6. Case Study — Technical Intern Trainee A's Monthly JPY 80,000 Transfer
A, a Vietnamese technical intern trainee from Hanoi based in Aichi prefecture, sends money monthly to her mother's Vietcombank account. Previously she used a major Japanese bank counter, then compared bank-counter routes and online-first providers on yensend.jp. The exact fee, FX markup, intermediary-bank treatment, and annualized difference depend on the quote at the time of transfer. Refer to the live yensend.jp comparison board for the exact figures at the time of viewing. Varies by provider, time, amount, and receiving bank. The key insight is that providers have different strengths by receiving bank: if sending to Vietcombank, compare providers that support that route; for BIDV, do the same; for Agribank, first confirm acceptance then compare multiple providers' rates. yensend.jp updates this comparison daily, so monthly senders can base their decision on the current total cost rather than a past example.

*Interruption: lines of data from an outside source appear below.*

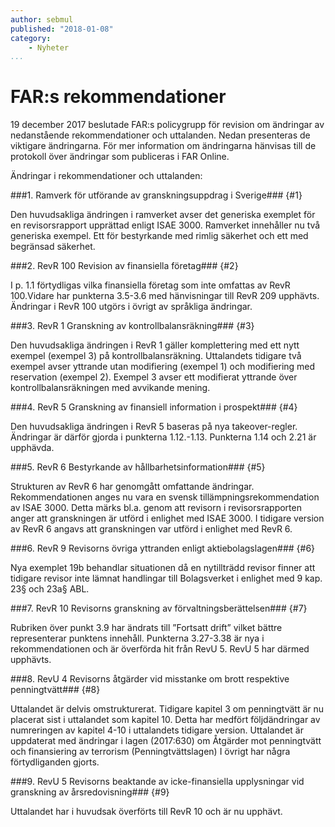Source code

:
 ```yaml
---
author: sebmul
published: "2018-01-08"
category:
    - Nyheter
...
```


FAR:s rekommendationer
======================

19 december 2017 beslutade FAR:s policygrupp för revision om ändringar av nedanstående rekommendationer och uttalanden. Nedan presenteras de viktigare ändringarna. För mer information om ändringarna hänvisas till de protokoll över ändringar som publiceras i FAR Online.

<!--more-->

Ändringar i rekommendationer och uttalanden:

###1. Ramverk för utförande av granskningsuppdrag i Sverige### {#1}

Den huvudsakliga ändringen i ramverket avser det generiska exemplet för en revisorsrapport upprättad enligt ISAE 3000. Ramverket innehåller nu två generiska exempel. Ett för bestyrkande med rimlig säkerhet och ett med begränsad säkerhet.

###2. RevR 100 Revision av finansiella företag### {#2}

I p. 1.1 förtydligas vilka finansiella företag som inte omfattas av RevR 100.Vidare har punkterna 3.5-3.6 med hänvisningar till RevR 209 upphävts. Ändringar i RevR 100 utgörs i övrigt av språkliga ändringar.

###3. RevR 1 Granskning av kontrollbalansräkning### {#3}

Den huvudsakliga ändringen i RevR 1 gäller komplettering med ett nytt exempel (exempel 3) på kontrollbalansräkning. Uttalandets tidigare två exempel avser yttrande utan modifiering (exempel 1) och modifiering med reservation (exempel 2). Exempel 3 avser ett modifierat yttrande över kontrollbalansräkningen med avvikande mening.

###4. RevR 5 Granskning av finansiell information i prospekt### {#4}

Den huvudsakliga ändringen i RevR 5 baseras på nya takeover-regler. Ändringar är därför gjorda i punkterna 1.12.-1.13. Punkterna 1.14 och 2.21 är upphävda.

###5. RevR 6 Bestyrkande av hållbarhetsinformation### {#5}

Strukturen av RevR 6 har genomgått omfattande ändringar. Rekommendationen anges nu vara en svensk tillämpningsrekommendation av ISAE 3000. Detta märks bl.a. genom att revisorn i revisorsrapporten anger att granskningen är utförd i enlighet med ISAE 3000. I tidigare version av RevR 6 angavs att granskningen var utförd i enlighet med RevR 6.

###6. RevR 9 Revisorns övriga yttranden enligt aktiebolagslagen### {#6}

Nya exemplet 19b behandlar situationen då en nytillträdd revisor finner att tidigare revisor inte lämnat handlingar till Bolagsverket i enlighet med 9 kap. 23§ och 23a§ ABL.

###7. RevR 10 Revisorns granskning av förvaltningsberättelsen### {#7}

Rubriken över punkt 3.9 har ändrats till ”Fortsatt drift” vilket bättre representerar punktens innehåll.
Punkterna 3.27-3.38 är nya i rekommendationen och är överförda hit från RevU 5. RevU 5 har därmed upphävts.

###8. RevU 4 Revisorns åtgärder vid misstanke om brott respektive penningtvätt### {#8}

Uttalandet är delvis omstrukturerat. Tidigare kapitel 3 om penningtvätt är nu placerat sist i uttalandet som kapitel 10. Detta har medfört följdändringar av numreringen av kapitel 4-10 i uttalandets tidigare version.
Uttalandet är uppdaterat med ändringar i lagen (2017:630) om Åtgärder mot penningtvätt och finansiering av terrorism (Penningtvättslagen)
I övrigt har några förtydliganden gjorts.

###9. RevU 5 Revisorns beaktande av icke-finansiella upplysningar vid granskning av årsredovisning### {#9}

Uttalandet har i huvudsak överförts till RevR 10 och är nu upphävt.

7. Vietnam Remittance Checklist — Avoid Common Mistakes
(1) Capture receiving bank details exactly: bank name, branch, account number, recipient name in passport-Latin spelling, ideally SWIFT/BIC code. (2) Don't decide on fee-free labels alone — compare on total cost including FX markup; rely on yensend.jp's "total cost ascending" sort. (3) For monthly senders, annualize the live board's current per-transfer gap instead of relying on static examples. Refer to the live yensend.jp comparison board for the exact figures at the time of viewing. (4) Confirm delivery time per receiving bank, because bank coverage and timing differ by route. (5) State Bank of Vietnam (SBV) regulates inbound foreign exchange; the latest rules should be confirmed with the SBV official site or your remittance provider. (6) Note rate-lock duration and final confirmation-screen quotes. (7) Confirm the recipient's CMND/CCCD (Vietnamese national ID) is unexpired before sending.
8. Use yensend.jp for Live Comparison
yensend.jp pulls VND-corridor rates from the Wise public API daily at 10:00 JST, stores history in Neon Postgres, and displays live comparisons on the home page sorted by total cost ascending. Select "Vietnam" as your corridor on the home page, enter your typical monthly amount (e.g., JPY 80,000 or 100,000), and the cheapest provider for that exact send appears at the top instantly. For technical intern trainees and specified-skilled-worker holders sending monthly, even small fee gaps compound into meaningful sums annually. See the Methodology page for our exact data sources, ranking algorithm, and refresh policy. Rankings are partner-neutral, and ordering is by total cost only, regardless of partnership status.